GIVEN TASK 1: From the bylaws excerpt, pull the passage starting with "Any oral notice" and going on through "office of the corporation.", copied word for word.
GIVEN TASK 2: According to the bylaws excerpt, how many directors are needed to form a quorum at meetings of the Board of Directors?

--- START OF EXCERPTED TEXT ---

Any oral notice given personally or by telephone may be communicated to either
the director or to a person at the office of the director who the person giving
the notice has reason to believe will promptly communicate it to the director.
The notice need not specify the purpose of the meeting nor the place if the
meeting is to be held at the principal executive office of the corporation.

          Section 7.  Quorum.  At all meetings of the Board of Directors a
                      ------
majority of the authorized number of directors shall be necessary and sufficient
to constitute a quorum for the transaction of business, and the vote of a
majority of the directors present at any meeting at which there is a quorum,
shall be the act of the Board of Directors, except as may be otherwise
specifically provided by statute, by the Certificate of Incorporation or by
these Bylaws. If a quorum shall not be present at any meeting of the Board of
Directors, the directors present thereat may adjourn the meeting from time to
time, without notice other than announcement at the meeting, until a quorum is
present.

          Section 8.  Action by Unanimous Written Consent Without a Meeting.
                      -----------------------------------------------------
Unless otherwise restricted by the Certificate of Incorporation or these Bylaws,
any action required or permitted to be taken at any meeting of the Board of
Directors or of any committee thereof may be taken without a meeting, if all
members of the Board or committee, as the case may be, consent thereto in
writing, and the writing or writings are filed with the minutes of proceedings
of the Board or committee.

          Section 9.  Telephonic Meetings.  Unless otherwise restricted by the
                      -------------------
Certificate of Incorporation or these Bylaws, members of the Board of Directors,
or any committee designated by the Board of Directors, may participate in a
meeting of the Board of Directors, or any committee, by means of conference
telephone or similar communications equipment by means of which all persons
participating in the meeting can hear each other, and such participation in a
meeting shall constitute presence in person at such meeting.

          Section 10. Committees of Directors.  The Board of Directors may, by
                      -----------------------
resolution passed by a majority of the whole Board, designate one or more
committees, each

                                       4
<PAGE>

such committee to consist of one or more of the directors of the corporation.
The Board may designate one or more directors as alternate members of any
committee, who may replace any absent or disqualified member at any meeting of
the committee. In the absence or disqualification of a member of a committee,
the member or members thereof present at any meeting and not disqualified from
voting, whether or not he or they constitute a quorum, may unanimously appoint
another member of the Board of Directors to act at the meeting in the place of
any such absent or disqualified member. Any such committee, to the extent
provided in the resolution of the Board of Directors, shall have and may
exercise all the powers and authority of the Board of Directors in the
management of the business and affairs of the corporation, and may authorize the
seal of the corporation to be affixed to all papers which may require it; but no
such committee shall have the power or authority in reference to amending the
Certificate of Incorporation (except as provided by statute), adopting an
agreement of merger or consolidation, recommending to the stockholders the sale,
lease or exchange of all or substantially all of the corporation's property and
assets, recommending to the stockholders a dissolution of the corporation or a
revocation of a dissolution, or amending the Bylaws of the corporation; and,
unless the resolution or the Certificate of Incorporation expressly so provide,
no such committee shall have the power or authority to declare a dividend, to
authorize the issuance of stock or to adopt a certificate of ownership and
merger.

--- END OF EXCERPTED TEXT ---
--- START OF PROVIDED MATERIAL ---

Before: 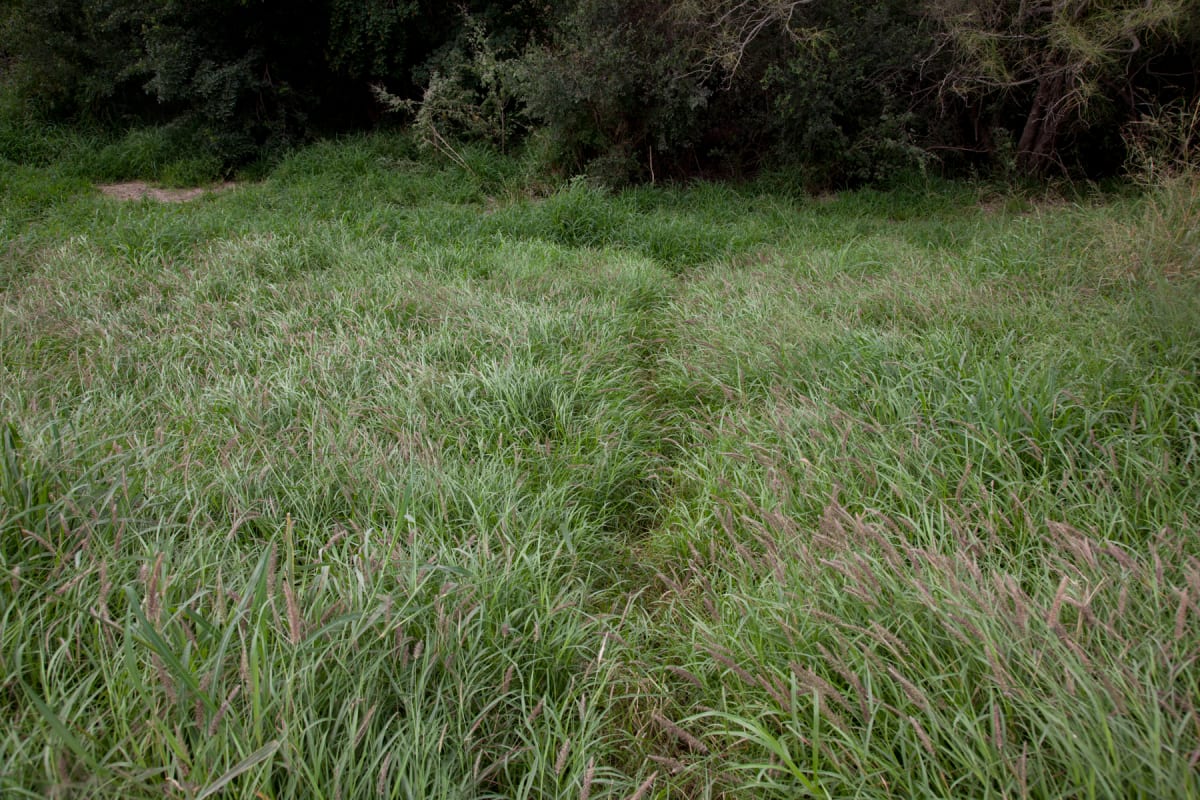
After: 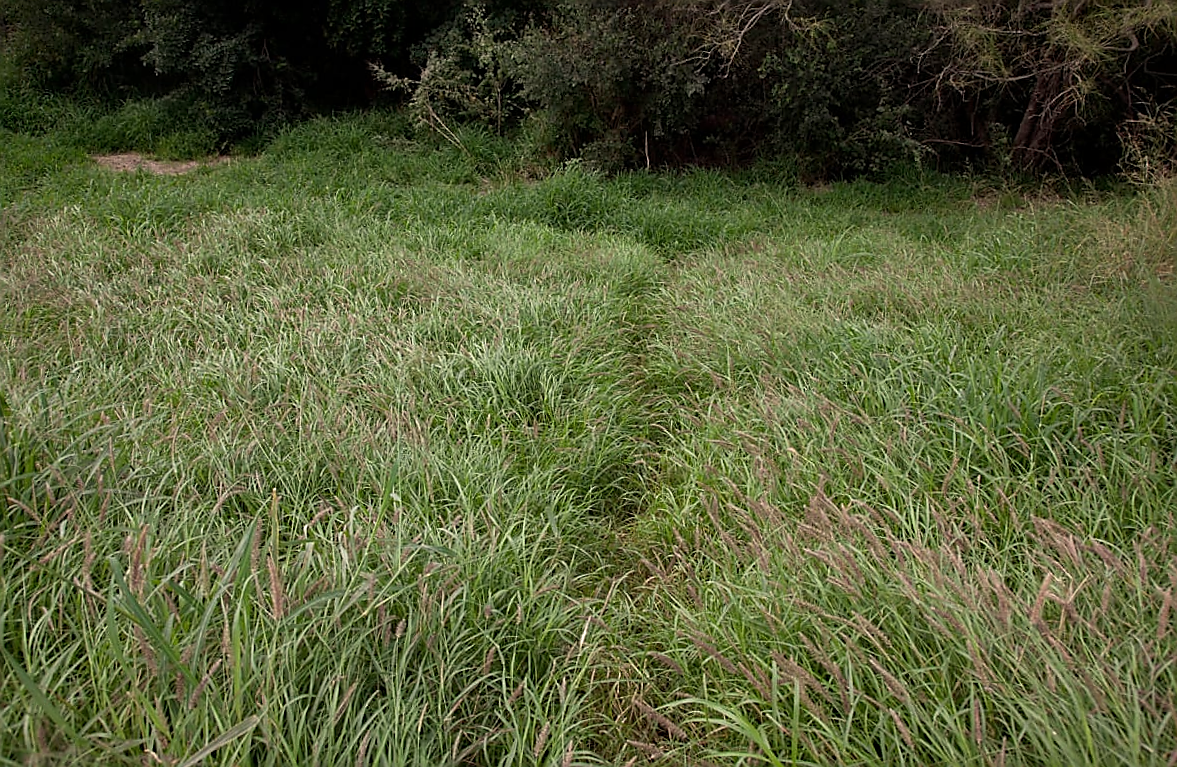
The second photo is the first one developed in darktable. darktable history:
rotate and perspective: rotation 1.57°, crop left 0.018, crop right 0.982, crop top 0.039, crop bottom 0.961
sharpen: radius 1.4, amount 1.25, threshold 0.7
white balance: red 1.045, blue 0.932
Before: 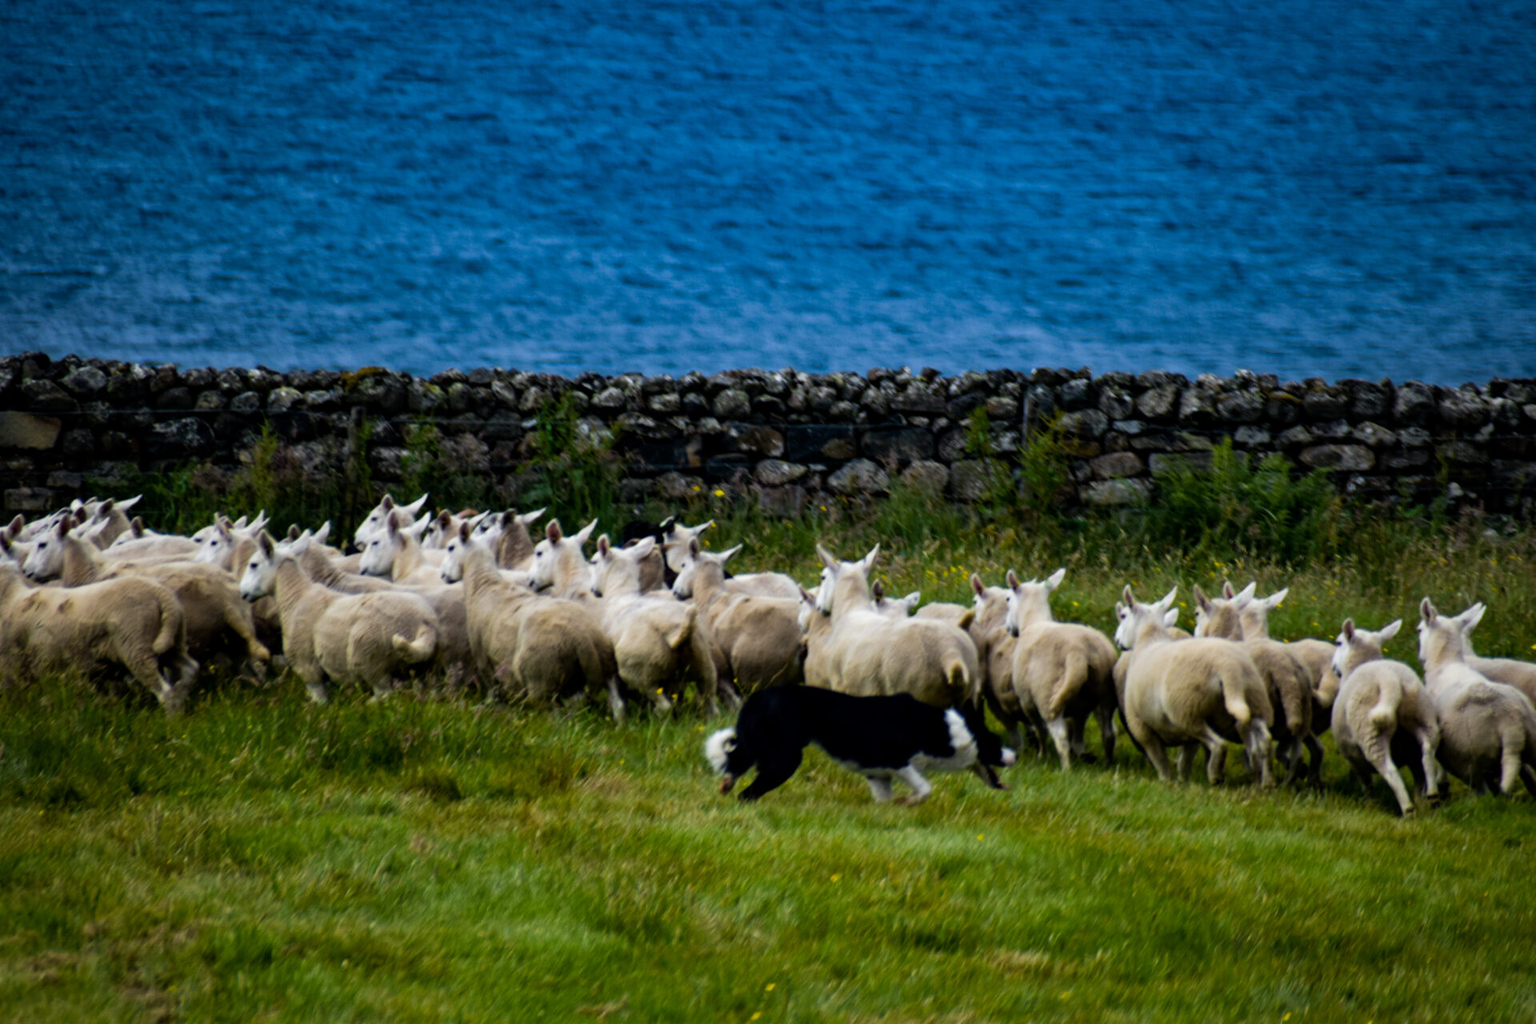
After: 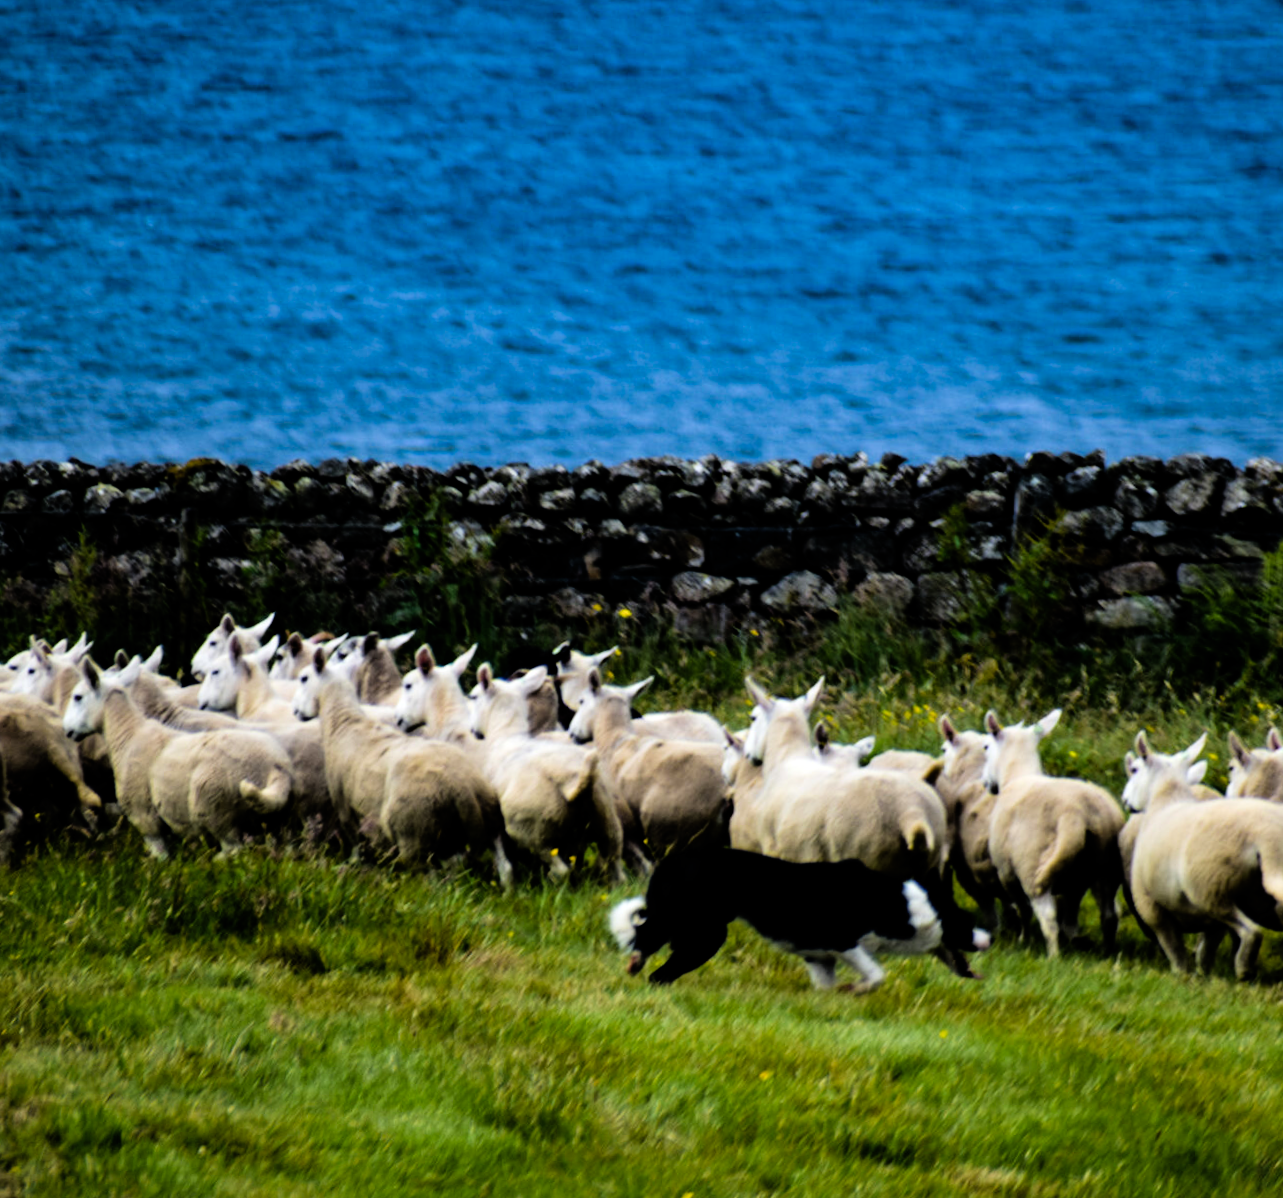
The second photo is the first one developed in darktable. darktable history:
filmic rgb: black relative exposure -7.75 EV, white relative exposure 4.4 EV, threshold 3 EV, hardness 3.76, latitude 50%, contrast 1.1, color science v5 (2021), contrast in shadows safe, contrast in highlights safe, enable highlight reconstruction true
crop and rotate: left 9.061%, right 20.142%
levels: mode automatic, black 0.023%, white 99.97%, levels [0.062, 0.494, 0.925]
rotate and perspective: rotation 0.062°, lens shift (vertical) 0.115, lens shift (horizontal) -0.133, crop left 0.047, crop right 0.94, crop top 0.061, crop bottom 0.94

--- END OF PROVIDED MATERIAL ---

FULL RESPONSE 1:
Any oral notice given personally or by telephone may be communicated to either
the director or to a person at the office of the director who the person giving
the notice has reason to believe will promptly communicate it to the director.
The notice need not specify the purpose of the meeting nor the place if the
meeting is to be held at the principal executive office of the corporation.

FULL RESPONSE 2: A majority of the authorized number of directors.